SELECTION —
· · · ·
On Mon, Jul 11, 2022 at 9:16 AM Robert Haas <robertmhaas@gmail.com> wrote:
> I am not saying we shouldn't try to fix this up more thoroughly, just
> that I think you are overestimating the consequences.
I spent a bunch of time looking at this today and I have more sympathy
for Justin's previous proposal now. I found it somewhat hacky that he
was relying on the hard-coded value of LargeObjectRelationId and
LargeObjectLOidPNIndexId, but I discovered that it's harder to do
better than I had assumed. Suppose we don't want to compare against a
hard-coded constant but against the value that is actually present
before the dump overwrites the pg_class row's relfilenode. Well, we
can't get that value from the database in question before restoring
the dump, because restoring either the dump creates or recreates the
database in all cases. The CREATE DATABASE command that will be part
of the dump always specifies TEMPLATE template0, so if we want
something other than a hard-coded constant, we need the
pg_class.relfilenode values from template0 for pg_largeobject and
pg_largeobject_loid_pn_index. But we can't connect to that database to
query those values, because it has datallowconn = false. Oops.
· · · ·
THE RECORDS —
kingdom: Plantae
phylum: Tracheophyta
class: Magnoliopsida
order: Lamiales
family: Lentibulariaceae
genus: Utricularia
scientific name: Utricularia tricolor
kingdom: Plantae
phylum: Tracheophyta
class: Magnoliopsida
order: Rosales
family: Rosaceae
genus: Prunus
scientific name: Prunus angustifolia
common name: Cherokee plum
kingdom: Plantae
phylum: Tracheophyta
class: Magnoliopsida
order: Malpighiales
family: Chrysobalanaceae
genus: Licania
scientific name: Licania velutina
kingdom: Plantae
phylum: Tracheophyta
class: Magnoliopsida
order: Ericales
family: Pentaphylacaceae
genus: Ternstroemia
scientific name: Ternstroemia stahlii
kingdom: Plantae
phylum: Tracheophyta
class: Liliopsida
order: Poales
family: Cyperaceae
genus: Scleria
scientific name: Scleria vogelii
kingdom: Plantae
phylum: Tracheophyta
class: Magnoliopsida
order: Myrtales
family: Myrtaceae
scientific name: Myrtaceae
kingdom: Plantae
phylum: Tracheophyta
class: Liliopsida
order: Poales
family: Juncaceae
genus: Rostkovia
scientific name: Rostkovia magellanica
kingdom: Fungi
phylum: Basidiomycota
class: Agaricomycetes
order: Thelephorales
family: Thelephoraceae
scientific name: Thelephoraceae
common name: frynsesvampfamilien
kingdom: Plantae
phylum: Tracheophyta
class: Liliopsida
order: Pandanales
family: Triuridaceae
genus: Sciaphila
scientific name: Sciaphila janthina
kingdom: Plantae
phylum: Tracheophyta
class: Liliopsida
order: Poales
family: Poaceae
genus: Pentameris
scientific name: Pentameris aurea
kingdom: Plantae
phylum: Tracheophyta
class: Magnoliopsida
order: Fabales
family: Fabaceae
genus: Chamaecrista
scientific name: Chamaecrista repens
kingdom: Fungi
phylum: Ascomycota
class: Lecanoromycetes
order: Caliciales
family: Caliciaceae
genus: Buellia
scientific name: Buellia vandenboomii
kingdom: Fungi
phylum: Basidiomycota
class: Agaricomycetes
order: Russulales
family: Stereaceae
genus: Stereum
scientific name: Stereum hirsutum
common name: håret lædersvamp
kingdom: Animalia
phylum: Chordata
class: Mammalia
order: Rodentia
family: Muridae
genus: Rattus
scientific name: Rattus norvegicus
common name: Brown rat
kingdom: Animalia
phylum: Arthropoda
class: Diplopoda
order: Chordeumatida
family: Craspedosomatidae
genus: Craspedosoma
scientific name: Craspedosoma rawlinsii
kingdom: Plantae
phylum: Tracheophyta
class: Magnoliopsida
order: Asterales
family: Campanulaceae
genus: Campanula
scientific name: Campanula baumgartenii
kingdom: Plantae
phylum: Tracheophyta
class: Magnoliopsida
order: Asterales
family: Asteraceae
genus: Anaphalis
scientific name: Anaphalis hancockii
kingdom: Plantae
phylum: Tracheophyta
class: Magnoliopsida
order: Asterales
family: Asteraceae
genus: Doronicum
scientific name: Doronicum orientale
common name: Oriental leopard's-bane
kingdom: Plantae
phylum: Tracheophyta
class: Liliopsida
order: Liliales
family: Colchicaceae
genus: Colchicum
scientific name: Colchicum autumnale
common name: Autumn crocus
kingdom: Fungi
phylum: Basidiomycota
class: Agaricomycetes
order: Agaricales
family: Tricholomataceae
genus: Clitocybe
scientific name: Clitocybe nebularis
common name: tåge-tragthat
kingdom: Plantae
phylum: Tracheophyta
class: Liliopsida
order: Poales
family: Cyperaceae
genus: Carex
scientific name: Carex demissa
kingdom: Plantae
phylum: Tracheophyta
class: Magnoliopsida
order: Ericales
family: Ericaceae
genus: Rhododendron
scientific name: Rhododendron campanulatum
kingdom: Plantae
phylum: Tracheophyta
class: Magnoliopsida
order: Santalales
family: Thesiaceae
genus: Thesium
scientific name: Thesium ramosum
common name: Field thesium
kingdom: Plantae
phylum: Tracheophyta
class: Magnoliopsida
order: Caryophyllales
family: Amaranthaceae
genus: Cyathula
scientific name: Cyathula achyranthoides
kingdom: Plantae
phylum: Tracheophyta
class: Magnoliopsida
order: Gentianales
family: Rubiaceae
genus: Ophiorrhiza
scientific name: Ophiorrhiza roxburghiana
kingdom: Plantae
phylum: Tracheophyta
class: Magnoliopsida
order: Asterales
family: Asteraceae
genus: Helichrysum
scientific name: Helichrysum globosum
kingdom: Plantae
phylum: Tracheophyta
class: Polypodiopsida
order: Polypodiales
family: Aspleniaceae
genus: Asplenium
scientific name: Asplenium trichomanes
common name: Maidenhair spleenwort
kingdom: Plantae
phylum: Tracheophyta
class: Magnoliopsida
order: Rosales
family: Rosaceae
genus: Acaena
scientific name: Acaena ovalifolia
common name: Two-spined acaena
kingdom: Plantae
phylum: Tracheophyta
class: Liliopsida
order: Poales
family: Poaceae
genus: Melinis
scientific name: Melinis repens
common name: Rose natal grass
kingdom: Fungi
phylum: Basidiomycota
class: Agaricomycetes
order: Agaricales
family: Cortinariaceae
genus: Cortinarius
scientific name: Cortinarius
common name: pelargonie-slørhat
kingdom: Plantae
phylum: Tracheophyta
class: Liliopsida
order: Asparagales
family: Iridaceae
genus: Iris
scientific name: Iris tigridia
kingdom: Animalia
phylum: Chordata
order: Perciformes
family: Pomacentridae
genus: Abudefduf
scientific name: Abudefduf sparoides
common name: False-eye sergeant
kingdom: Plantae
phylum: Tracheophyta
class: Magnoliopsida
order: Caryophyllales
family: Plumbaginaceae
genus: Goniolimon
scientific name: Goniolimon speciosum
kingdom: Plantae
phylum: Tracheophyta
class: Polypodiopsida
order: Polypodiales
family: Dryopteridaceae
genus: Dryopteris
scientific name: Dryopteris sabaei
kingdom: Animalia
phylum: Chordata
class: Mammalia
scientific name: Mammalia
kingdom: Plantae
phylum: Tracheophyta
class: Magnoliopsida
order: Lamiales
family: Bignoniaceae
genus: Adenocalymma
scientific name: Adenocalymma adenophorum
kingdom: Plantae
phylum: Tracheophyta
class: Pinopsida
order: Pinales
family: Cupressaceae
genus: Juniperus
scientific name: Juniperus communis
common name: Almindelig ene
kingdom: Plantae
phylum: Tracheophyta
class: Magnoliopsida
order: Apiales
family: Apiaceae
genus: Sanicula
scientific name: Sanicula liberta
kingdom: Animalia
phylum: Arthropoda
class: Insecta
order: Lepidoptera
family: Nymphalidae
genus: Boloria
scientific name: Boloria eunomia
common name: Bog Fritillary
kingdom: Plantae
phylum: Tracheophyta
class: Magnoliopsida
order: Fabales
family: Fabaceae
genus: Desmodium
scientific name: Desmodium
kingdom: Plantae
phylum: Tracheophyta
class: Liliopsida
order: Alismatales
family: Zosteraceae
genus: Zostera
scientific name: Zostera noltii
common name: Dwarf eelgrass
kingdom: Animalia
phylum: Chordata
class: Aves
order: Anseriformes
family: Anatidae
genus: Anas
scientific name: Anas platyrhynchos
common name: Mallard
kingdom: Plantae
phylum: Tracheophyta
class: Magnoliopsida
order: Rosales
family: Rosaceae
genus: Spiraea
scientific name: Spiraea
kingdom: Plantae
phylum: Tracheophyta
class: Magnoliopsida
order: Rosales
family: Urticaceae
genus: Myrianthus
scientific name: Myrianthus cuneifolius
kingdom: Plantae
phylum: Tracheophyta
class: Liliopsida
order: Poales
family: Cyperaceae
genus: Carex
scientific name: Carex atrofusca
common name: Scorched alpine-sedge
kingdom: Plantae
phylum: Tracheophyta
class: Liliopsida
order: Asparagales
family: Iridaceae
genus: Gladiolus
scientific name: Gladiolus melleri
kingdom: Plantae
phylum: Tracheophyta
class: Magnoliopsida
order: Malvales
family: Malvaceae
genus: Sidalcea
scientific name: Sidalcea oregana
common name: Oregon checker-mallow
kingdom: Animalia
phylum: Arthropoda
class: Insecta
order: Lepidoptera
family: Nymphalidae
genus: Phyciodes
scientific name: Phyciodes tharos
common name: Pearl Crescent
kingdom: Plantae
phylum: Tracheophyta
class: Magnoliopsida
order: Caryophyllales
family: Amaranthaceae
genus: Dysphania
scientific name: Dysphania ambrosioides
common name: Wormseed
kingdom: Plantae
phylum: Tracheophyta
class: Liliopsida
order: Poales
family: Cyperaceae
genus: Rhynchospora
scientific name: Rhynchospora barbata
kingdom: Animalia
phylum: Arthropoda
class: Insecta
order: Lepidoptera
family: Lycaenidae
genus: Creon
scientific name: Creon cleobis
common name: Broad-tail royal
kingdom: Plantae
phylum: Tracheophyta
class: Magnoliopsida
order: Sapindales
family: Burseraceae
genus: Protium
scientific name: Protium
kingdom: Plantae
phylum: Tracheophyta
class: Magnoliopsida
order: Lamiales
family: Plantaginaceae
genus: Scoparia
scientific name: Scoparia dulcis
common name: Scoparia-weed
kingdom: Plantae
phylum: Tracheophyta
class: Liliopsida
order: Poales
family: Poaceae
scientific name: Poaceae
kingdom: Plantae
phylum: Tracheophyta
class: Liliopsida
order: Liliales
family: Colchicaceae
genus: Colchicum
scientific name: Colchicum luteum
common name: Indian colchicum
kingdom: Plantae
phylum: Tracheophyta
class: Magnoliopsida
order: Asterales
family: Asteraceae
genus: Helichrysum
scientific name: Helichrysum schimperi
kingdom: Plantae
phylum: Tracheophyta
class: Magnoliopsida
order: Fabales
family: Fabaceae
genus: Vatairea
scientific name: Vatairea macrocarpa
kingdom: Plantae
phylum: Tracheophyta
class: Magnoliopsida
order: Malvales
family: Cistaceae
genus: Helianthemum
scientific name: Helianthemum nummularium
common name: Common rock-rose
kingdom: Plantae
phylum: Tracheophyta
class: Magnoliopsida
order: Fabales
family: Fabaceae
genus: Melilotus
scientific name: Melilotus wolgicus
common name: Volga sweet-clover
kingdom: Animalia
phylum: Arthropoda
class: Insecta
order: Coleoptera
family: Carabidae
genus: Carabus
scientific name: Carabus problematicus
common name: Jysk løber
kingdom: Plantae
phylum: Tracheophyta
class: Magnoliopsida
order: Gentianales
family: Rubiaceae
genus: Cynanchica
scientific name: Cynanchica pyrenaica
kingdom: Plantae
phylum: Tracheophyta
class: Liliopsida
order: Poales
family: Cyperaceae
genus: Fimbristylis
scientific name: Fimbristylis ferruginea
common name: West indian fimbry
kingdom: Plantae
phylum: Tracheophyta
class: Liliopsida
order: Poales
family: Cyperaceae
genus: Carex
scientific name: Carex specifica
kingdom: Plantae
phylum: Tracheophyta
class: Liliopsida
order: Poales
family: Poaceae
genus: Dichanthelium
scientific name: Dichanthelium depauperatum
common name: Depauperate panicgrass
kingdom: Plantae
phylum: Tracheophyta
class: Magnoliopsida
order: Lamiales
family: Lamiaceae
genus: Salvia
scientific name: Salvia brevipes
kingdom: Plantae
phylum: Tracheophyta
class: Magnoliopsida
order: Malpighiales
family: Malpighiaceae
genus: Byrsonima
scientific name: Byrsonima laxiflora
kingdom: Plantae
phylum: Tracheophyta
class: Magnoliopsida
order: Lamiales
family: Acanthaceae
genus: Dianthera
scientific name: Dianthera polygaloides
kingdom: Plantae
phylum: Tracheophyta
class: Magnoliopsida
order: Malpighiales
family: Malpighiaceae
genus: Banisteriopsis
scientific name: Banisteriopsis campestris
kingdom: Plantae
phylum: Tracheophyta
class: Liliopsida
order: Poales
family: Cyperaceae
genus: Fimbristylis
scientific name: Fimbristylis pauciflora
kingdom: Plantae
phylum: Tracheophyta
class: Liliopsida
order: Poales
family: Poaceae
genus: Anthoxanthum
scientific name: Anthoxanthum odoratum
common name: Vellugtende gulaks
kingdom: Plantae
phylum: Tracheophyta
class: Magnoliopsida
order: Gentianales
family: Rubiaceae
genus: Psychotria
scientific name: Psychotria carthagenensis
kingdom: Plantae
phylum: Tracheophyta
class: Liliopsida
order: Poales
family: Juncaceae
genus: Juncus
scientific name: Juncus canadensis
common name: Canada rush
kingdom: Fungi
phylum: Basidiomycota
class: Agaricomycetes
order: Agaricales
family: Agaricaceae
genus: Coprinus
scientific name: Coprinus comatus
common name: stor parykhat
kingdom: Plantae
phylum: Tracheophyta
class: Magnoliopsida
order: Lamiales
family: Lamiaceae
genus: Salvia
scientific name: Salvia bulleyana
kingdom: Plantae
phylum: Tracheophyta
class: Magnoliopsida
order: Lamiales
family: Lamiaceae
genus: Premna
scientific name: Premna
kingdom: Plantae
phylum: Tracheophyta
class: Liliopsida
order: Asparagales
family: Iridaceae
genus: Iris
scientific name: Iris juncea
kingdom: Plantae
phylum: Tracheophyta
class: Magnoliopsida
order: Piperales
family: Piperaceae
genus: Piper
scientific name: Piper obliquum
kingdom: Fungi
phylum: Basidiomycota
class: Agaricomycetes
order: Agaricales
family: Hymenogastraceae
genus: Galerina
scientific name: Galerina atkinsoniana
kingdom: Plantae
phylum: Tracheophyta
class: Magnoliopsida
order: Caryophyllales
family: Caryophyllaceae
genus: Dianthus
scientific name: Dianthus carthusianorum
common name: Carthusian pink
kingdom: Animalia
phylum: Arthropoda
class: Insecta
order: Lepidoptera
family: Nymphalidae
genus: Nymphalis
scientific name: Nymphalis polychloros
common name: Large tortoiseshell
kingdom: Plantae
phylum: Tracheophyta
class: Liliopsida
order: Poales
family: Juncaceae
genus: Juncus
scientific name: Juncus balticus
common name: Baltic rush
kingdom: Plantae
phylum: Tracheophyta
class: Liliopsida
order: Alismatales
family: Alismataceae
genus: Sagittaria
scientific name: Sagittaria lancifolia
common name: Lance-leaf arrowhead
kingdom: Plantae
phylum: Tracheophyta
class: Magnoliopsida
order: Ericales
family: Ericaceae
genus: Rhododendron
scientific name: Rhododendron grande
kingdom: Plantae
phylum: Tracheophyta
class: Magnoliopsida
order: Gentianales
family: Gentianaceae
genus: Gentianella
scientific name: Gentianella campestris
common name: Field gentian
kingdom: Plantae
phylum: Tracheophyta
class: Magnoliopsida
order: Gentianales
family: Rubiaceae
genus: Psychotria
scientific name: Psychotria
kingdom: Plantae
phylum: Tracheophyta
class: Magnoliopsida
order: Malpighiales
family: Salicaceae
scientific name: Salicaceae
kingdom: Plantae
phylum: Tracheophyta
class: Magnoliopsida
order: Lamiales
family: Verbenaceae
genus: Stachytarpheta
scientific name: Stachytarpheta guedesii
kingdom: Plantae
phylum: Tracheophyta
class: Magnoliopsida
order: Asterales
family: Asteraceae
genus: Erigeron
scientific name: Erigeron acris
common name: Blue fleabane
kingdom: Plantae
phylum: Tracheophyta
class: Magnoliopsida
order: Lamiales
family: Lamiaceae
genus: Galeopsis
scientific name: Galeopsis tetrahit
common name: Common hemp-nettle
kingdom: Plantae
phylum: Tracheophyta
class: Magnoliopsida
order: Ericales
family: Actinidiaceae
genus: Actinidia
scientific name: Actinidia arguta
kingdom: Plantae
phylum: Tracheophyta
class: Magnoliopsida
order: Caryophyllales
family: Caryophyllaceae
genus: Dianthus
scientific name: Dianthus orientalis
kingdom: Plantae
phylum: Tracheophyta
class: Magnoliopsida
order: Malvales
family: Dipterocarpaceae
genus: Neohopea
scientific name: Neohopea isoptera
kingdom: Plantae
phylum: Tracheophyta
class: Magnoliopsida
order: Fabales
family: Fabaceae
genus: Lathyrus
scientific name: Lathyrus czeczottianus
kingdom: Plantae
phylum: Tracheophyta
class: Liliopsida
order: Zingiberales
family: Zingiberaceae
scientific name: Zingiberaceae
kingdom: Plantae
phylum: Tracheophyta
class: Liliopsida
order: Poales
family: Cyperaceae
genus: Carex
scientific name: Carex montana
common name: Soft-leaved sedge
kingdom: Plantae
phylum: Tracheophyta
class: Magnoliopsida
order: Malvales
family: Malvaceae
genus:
· · · ·
DIRECTIONS —
a – From the records, return unchanged the lines running from the one containing "scientific name: Dianthus carthusianorum" through the one containing "genus: Actinidia", both included.
b – Carry on the mailing-list message about preserving the large object relfilenodes during a dump restore, beginning after its final sentence.
The text and the records are unrelated to each other.

TASK RESPONSES —
a –
scientific name: Dianthus carthusianorum
common name: Carthusian pink
kingdom: Animalia
phylum: Arthropoda
class: Insecta
order: Lepidoptera
family: Nymphalidae
genus: Nymphalis
scientific name: Nymphalis polychloros
common name: Large tortoiseshell
kingdom: Plantae
phylum: Tracheophyta
class: Liliopsida
order: Poales
family: Juncaceae
genus: Juncus
scientific name: Juncus balticus
common name: Baltic rush
kingdom: Plantae
phylum: Tracheophyta
class: Liliopsida
order: Alismatales
family: Alismataceae
genus: Sagittaria
scientific name: Sagittaria lancifolia
common name: Lance-leaf arrowhead
kingdom: Plantae
phylum: Tracheophyta
class: Magnoliopsida
order: Ericales
family: Ericaceae
genus: Rhododendron
scientific name: Rhododendron grande
kingdom: Plantae
phylum: Tracheophyta
class: Magnoliopsida
order: Gentianales
family: Gentianaceae
genus: Gentianella
scientific name: Gentianella campestris
common name: Field gentian
kingdom: Plantae
phylum: Tracheophyta
class: Magnoliopsida
order: Gentianales
family: Rubiaceae
genus: Psychotria
scientific name: Psychotria
kingdom: Plantae
phylum: Tracheophyta
class: Magnoliopsida
order: Malpighiales
family: Salicaceae
scientific name: Salicaceae
kingdom: Plantae
phylum: Tracheophyta
class: Magnoliopsida
order: Lamiales
family: Verbenaceae
genus: Stachytarpheta
scientific name: Stachytarpheta guedesii
kingdom: Plantae
phylum: Tracheophyta
class: Magnoliopsida
order: Asterales
family: Asteraceae
genus: Erigeron
scientific name: Erigeron acris
common name: Blue fleabane
kingdom: Plantae
phylum: Tracheophyta
class: Magnoliopsida
order: Lamiales
family: Lamiaceae
genus: Galeopsis
scientific name: Galeopsis tetrahit
common name: Common hemp-nettle
kingdom: Plantae
phylum: Tracheophyta
class: Magnoliopsida
order: Ericales
family: Actinidiaceae
genus: Actinidia

b –
I have a few more ideas to try here. It occurs to me that we could fix
this more cleanly if we could get the dump itself to set the
relfilenode for pg_largeobject to the desired value. Right now, it's
just overwriting the relfilenode stored in the catalog without
actually doing anything that would cause a change on disk. But if we
could make it change the relfilenode in a more principled way that
would actually cause an on-disk change, then the orphaned-file problem
would be fixed, because we'd always be installing the new file over
top of the old file. I'm going to investigate how hard it would be to
make that work.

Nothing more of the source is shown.